Human pose images with coordinates
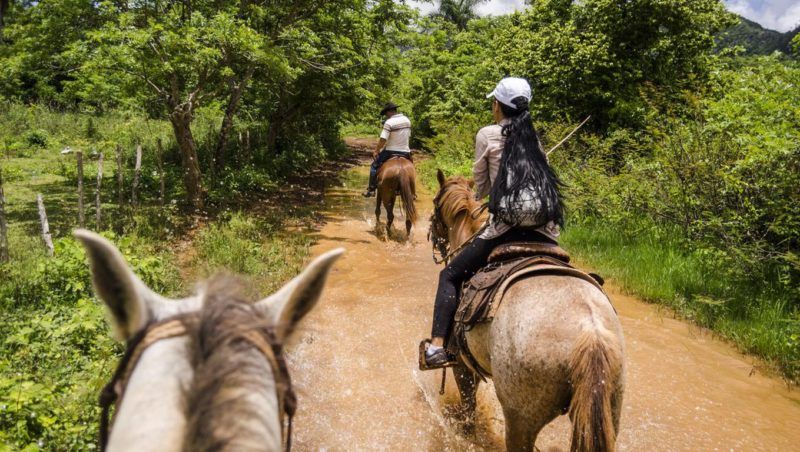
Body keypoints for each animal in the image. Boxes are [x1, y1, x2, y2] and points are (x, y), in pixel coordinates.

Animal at [432, 170, 624, 452]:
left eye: (435, 203)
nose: (432, 234)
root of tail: (590, 333)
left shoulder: (462, 364)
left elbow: (468, 409)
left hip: (522, 416)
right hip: (607, 411)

■ **Work task**: The expected answer is an exact copy of the lines beginning at the one with "nose: (432, 234)" and running to the end of the entries above.

■ **Response area**:
nose: (432, 234)
root of tail: (590, 333)
left shoulder: (462, 364)
left elbow: (468, 409)
left hip: (522, 416)
right hip: (607, 411)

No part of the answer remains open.